En résumé, lors de l’évaluation d’un patient présentant une faiblesse faciale aiguë : 1) parlez au patient ; 2) examinez les muscles de la partie supérieure et inférieure du visage ; et 3) recherchez les signes et symptômes associés. Si la faiblesse faciale est isolée au bas du visage, le diagnostic le plus probable est celui d’un accident vasculaire cérébral. Si la faiblesse faciale concerne à la fois le haut et le bas du visage, vous devez rechercher des signes et des symptômes associés. La paralysie de Bell survient généralement chez des patients plus jeunes, présente une apparition plus lente des symptômes et survient de manière isolée sans autres plaintes ou constatations objectives à l’examen.

Le patient décrit dans le cas est suffisamment âgé pour être à risque à la fois de paralysie de Bell et d’AVC. Elle s’est réveillée avec les symptômes, il est donc impossible de savoir à quelle vitesse la faiblesse s’est développée – elle aurait pu se développer lentement sur plusieurs heures ou être plus rapide. Sa faiblesse faciale concerne le haut et le bas du visage. Comme elle n’a pas d’autres plaintes neurologiques et que son examen neurologique est par ailleurs normal, ses symptômes sont très probablement dus à la paralysie de Bell.

1. Gilden D. Pratique clinique. La paralysie de Bell. N Engl J Med. 2004;351(13):1323-1331.
2. Blumenfeld H : Neuroanatomy through clinical cases, 2e édition.
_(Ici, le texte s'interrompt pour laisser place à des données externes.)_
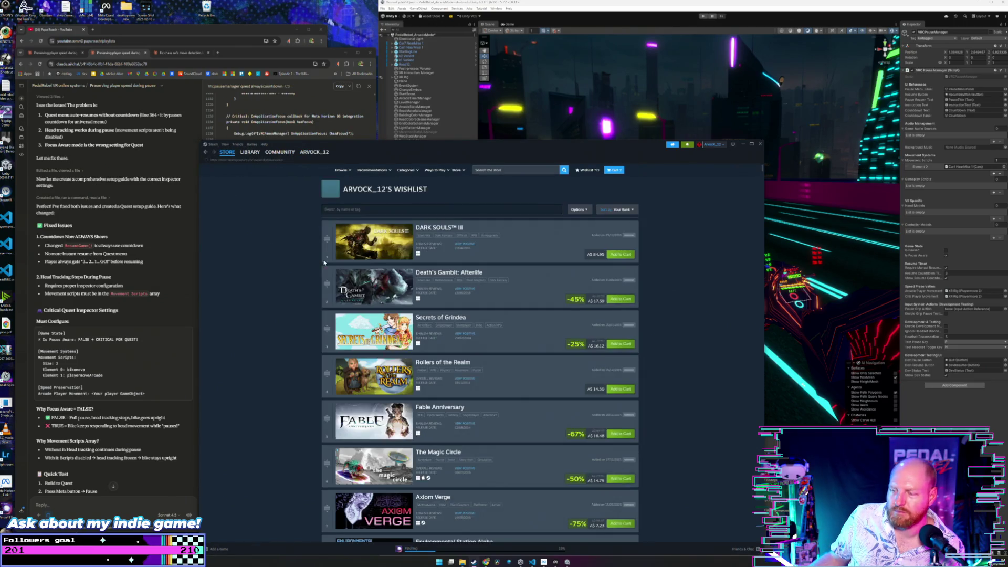
- Sort the wishlist by date added
{"action": "scroll", "coordinate": [279, 254], "scroll_direction": "down", "scroll_amount": 5}
{"action": "scroll", "coordinate": [302, 257], "scroll_direction": "up", "scroll_amount": 2}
Sinauer Associates : Sunderland, Mass., 2010.
3. Rowland LP, Pedley TA : Merritt’s neurology, 12e édition. Lippincott Williams & Wilkins : Philadelphie, Pa, 2010.
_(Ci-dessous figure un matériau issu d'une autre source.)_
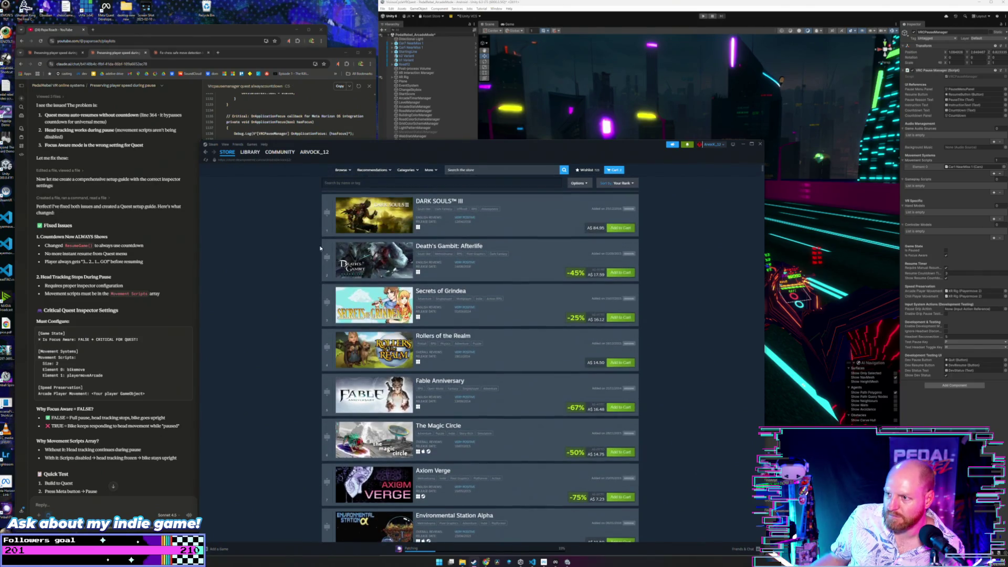
{"action": "left_click", "coordinate": [620, 184]}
4. Caplan LR : Pathologie de base, anatomie et physiopathologie de l’accident vasculaire cérébral. Dans LR Caplan, Caplan’s stroke : Une approche clinique, 4e édition. Saunders Elsevier : Philadelphie, Pa., 2009.
5. Benatar M, Edlow J. The spectrum of cranial neuropathy in patients with Bell’s palsy. Arch Intern Med. 2004;164(21):2383—2385.